La sfida della nuova CB 125 F, disponibile già da marzo in tre colorazioni a 2.490 euro, è quella di racchiudere in sé tutte queste caratteristiche.

Sviluppata sull’esperienza della precedente e vendutissima CBF 125, vero best seller europeo nel segmento delle moto 125 cc, il look della CB 125 F è questa volta ispirato a quello delle sorelle maggiori della famiglia CB, come la CB 500 F o la grintosa quattro cilindri CB 650 F, e come le più “adulte” si presenta con una posizione di guida eretta e un ampio manubrio che conferisce un elevato controllo del mezzo oltre al piacere di guida.

STILE E CICLISTICA
Effettivamente, la nuova CB125F ispira fin dal primo sguardo una grande facilità di guida.

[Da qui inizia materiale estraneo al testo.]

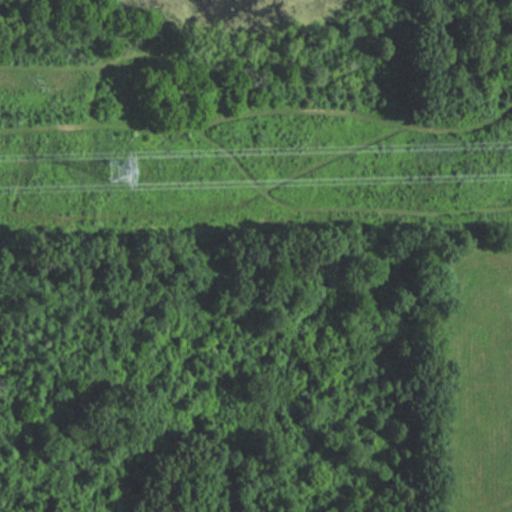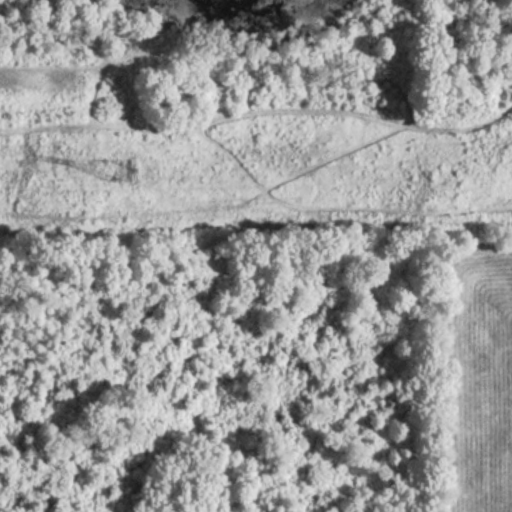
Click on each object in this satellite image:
power tower: (102, 169)
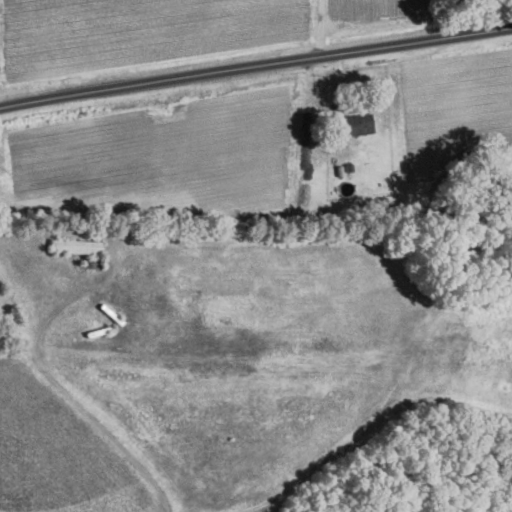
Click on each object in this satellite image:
road: (317, 30)
road: (256, 69)
building: (355, 124)
building: (357, 124)
building: (76, 245)
building: (76, 246)
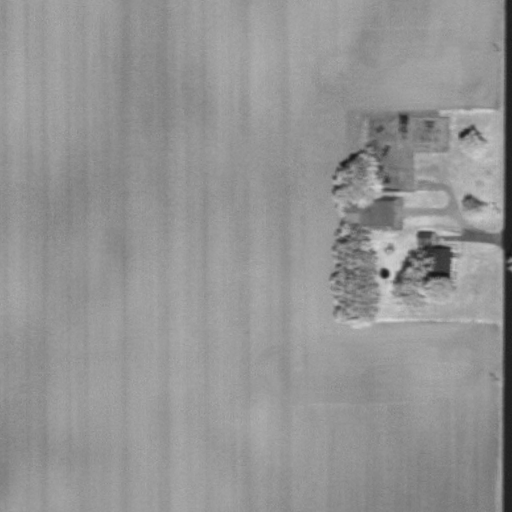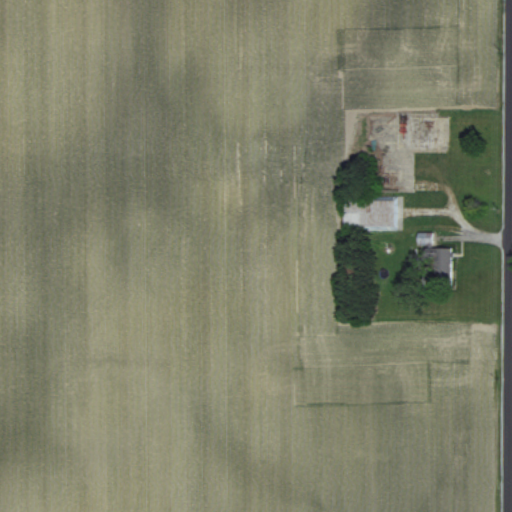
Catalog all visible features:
building: (421, 133)
building: (370, 212)
road: (510, 266)
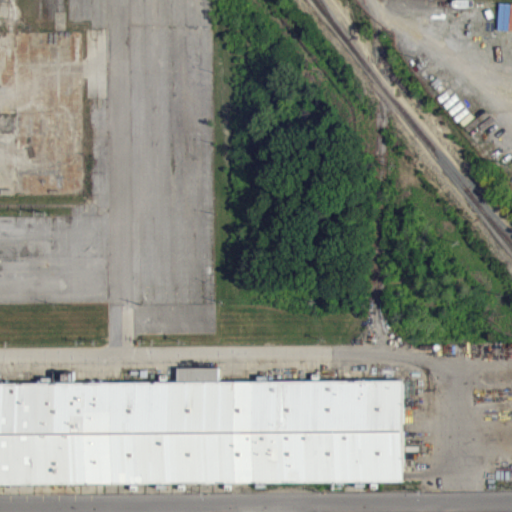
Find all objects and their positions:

Lo stile è sobrio e moderno al tempo stesso con i convogliatori che si estendono verso i lati dell’avantreno su cui è fissato il gruppo ottico con parabola multireflector e inserito a sua volta  in uno sfaccettato cupolino solidale alla forcella per garantire un’ottima visibilità notturna.

Il cruscotto, posto sotto agli occhi del pilota e perfettamente inserito nel cupolino è  molto semplice da leggere in ogni condizione di luce, grazie agli ampi quadranti e alle spie ben visibili, comprese quelle dell’indicatore della marcia inserita.

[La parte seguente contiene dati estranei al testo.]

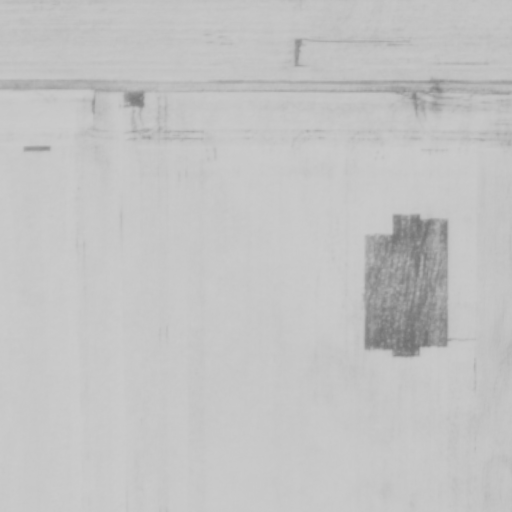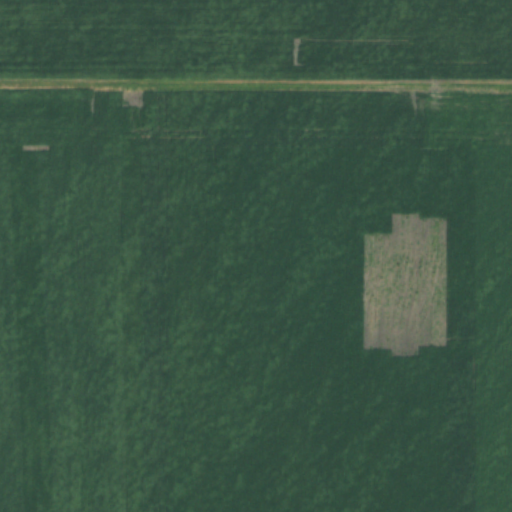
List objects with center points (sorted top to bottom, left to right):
road: (256, 78)
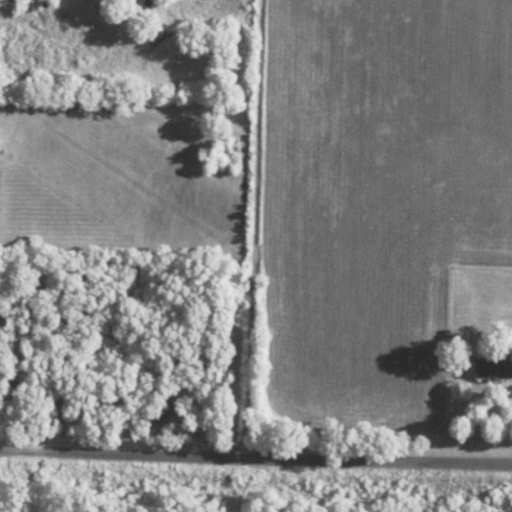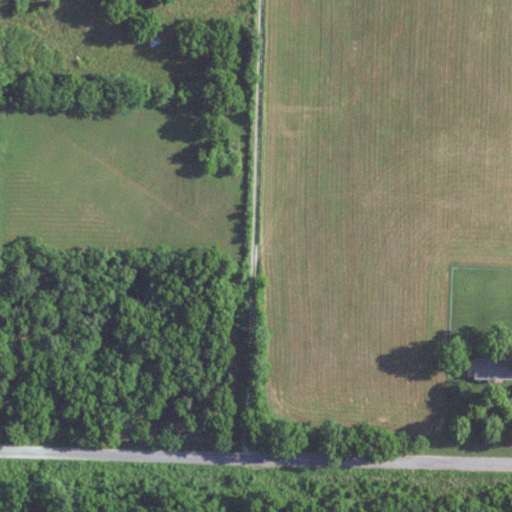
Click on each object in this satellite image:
building: (25, 5)
road: (254, 231)
building: (493, 368)
road: (255, 463)
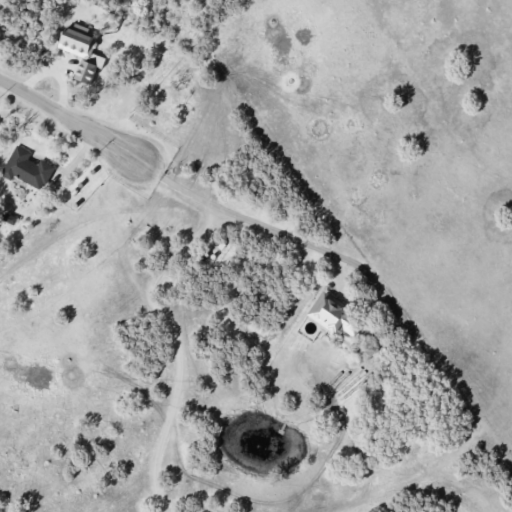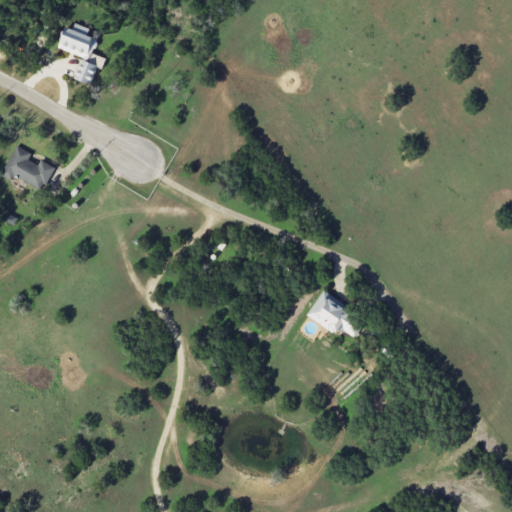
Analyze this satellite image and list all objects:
building: (81, 51)
road: (70, 117)
building: (26, 169)
road: (177, 182)
building: (9, 218)
road: (280, 232)
building: (335, 315)
road: (178, 341)
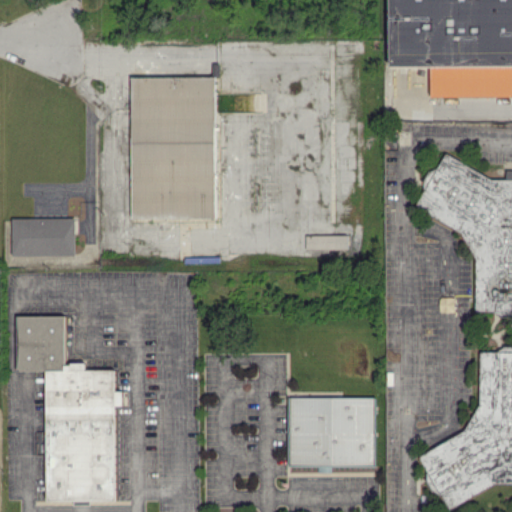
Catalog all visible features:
road: (70, 23)
building: (455, 43)
road: (77, 47)
road: (466, 108)
building: (173, 143)
building: (174, 146)
building: (476, 223)
building: (43, 233)
building: (43, 235)
building: (326, 241)
road: (403, 275)
road: (66, 289)
road: (445, 330)
road: (176, 393)
road: (222, 409)
building: (73, 412)
building: (333, 432)
building: (478, 437)
road: (79, 510)
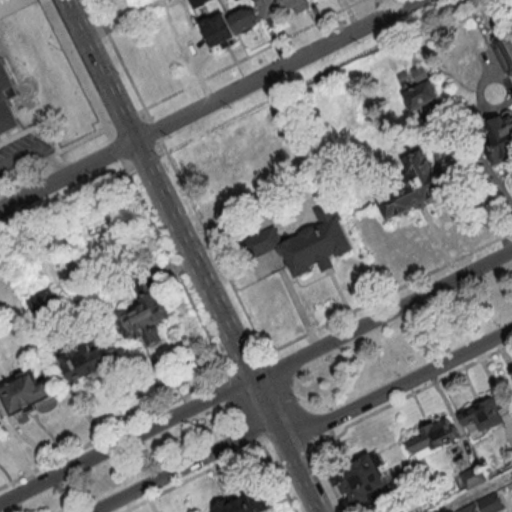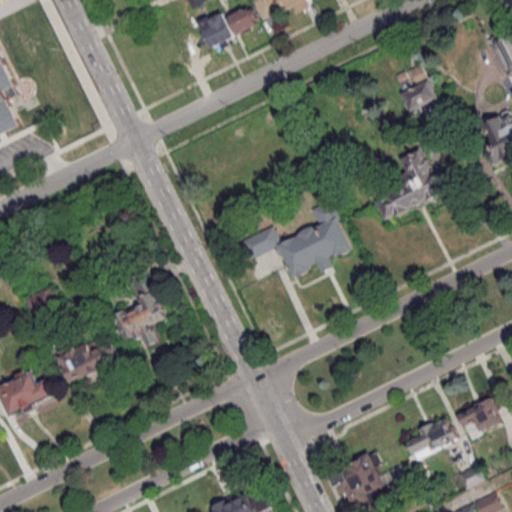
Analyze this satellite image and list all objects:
building: (196, 2)
building: (299, 4)
building: (299, 5)
building: (268, 9)
building: (269, 10)
road: (120, 19)
building: (243, 19)
building: (217, 29)
building: (219, 29)
building: (505, 52)
road: (254, 55)
road: (120, 60)
road: (274, 69)
road: (76, 70)
building: (420, 74)
road: (314, 77)
building: (420, 89)
building: (8, 96)
building: (422, 96)
building: (8, 98)
road: (155, 130)
building: (500, 138)
building: (500, 139)
parking lot: (24, 148)
road: (115, 149)
road: (37, 150)
road: (53, 156)
road: (147, 161)
road: (68, 175)
building: (412, 186)
building: (415, 188)
road: (449, 192)
road: (66, 200)
building: (310, 241)
building: (305, 243)
road: (215, 249)
road: (191, 255)
road: (175, 268)
road: (385, 294)
building: (43, 300)
building: (43, 301)
building: (143, 315)
building: (142, 319)
building: (89, 359)
building: (88, 360)
road: (245, 365)
road: (256, 376)
road: (394, 387)
building: (25, 392)
building: (26, 393)
road: (409, 394)
road: (290, 402)
road: (244, 408)
building: (482, 413)
building: (482, 417)
road: (115, 430)
building: (435, 435)
road: (25, 438)
building: (433, 438)
road: (289, 442)
road: (16, 453)
road: (180, 466)
road: (277, 475)
road: (197, 476)
building: (472, 476)
road: (327, 477)
building: (474, 477)
building: (362, 480)
building: (361, 481)
road: (474, 493)
building: (247, 501)
building: (248, 504)
building: (492, 504)
building: (472, 508)
building: (471, 509)
building: (391, 511)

Ma la caratteristica principale della CB 125 F è la manovrabilità a bassa andatura, un’agilità a prova di metropoli e vero punto di forza della piccola Honda.

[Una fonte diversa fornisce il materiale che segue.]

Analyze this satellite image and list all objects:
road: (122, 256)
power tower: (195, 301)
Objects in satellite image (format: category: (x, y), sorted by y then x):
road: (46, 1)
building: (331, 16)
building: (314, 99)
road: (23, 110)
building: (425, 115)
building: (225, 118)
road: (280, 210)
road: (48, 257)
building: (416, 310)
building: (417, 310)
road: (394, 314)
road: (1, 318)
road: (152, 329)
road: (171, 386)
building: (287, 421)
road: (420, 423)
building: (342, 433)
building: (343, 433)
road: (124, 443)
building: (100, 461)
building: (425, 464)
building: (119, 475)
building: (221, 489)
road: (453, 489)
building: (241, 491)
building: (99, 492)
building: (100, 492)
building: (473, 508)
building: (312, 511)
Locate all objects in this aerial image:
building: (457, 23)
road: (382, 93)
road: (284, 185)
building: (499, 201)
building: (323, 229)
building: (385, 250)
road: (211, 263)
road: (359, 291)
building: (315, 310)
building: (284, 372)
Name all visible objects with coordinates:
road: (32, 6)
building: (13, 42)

Merito soprattutto del robusto telaio in acciaio e dell’ampio manubrio che permette svolte rapidissime grazie ad un angolo di sterzo di ben 45°, sia a destra che a sinistra, che determina anche una triangolazione comodissima con pedane e sella. Quest’ultima è posta a soli 775 mm da terra e permette così a chiunque di poggiare saldamente i piedi a terra. Il peso, stando a quanto riporta Honda, in ordine di marcia e con il pieno di benzina è di soli 128 kg.

“Sicurezza” è la parola d’ordine anche per il reparto sospensioni, obiettivo che ha determinato la scelta di ruote più grandi, da 18 pollici e, non meno importante, un resistentissimo impianto frenante, con disco anteriore da 240 mm, morso da pinza a due pistoncini e tamburo posteriore da 130 mm, facilmente regolabile, tra le altre cose.

MOTORE
Bella e semplice fuori potremmo dire, così come al suo interno dove troviamo una pietra miliare della produzione motoristica Honda: il propulsore monocilindrico a 4 tempi da 124,7cc con distribuzione monoalbero in testa a 2 valvole, raffreddamento ad aria, alimentazione a iniezione elettronica PGM-FI (con solenoide di ultima generazione, per impeccabili avviamenti anche a temperature estreme) e cambio a 5 rapporti. In sintesi, quanto di più robusto, affidabile ed efficiente si possa chiedere ad una moto di piccola cilindrata.

Sempre brillante e generoso, il motore della CB125F eroga 10,6 cv a 7.750 giri/min e 10,2 Nm a 6.250 giri/min che assicurano scatti rassicuranti al semaforo, riprese briose sulle strade a scorrimento veloce e una ottima velocità di punta durante i trasferimenti.

E a far sorridere i possessori della CB125F saranno anche i consumi, eccezionalmente bassi a qualsiasi andatura se, come assicura Honda, con 51,3 km/l nel ciclo medio, la nuova CB125F è in grado di superare di slancio i 600 km di autonomia regalando quindi, nella maggior parte dei casi, ben più di una settimana lontano dalla stazione di rifornimento.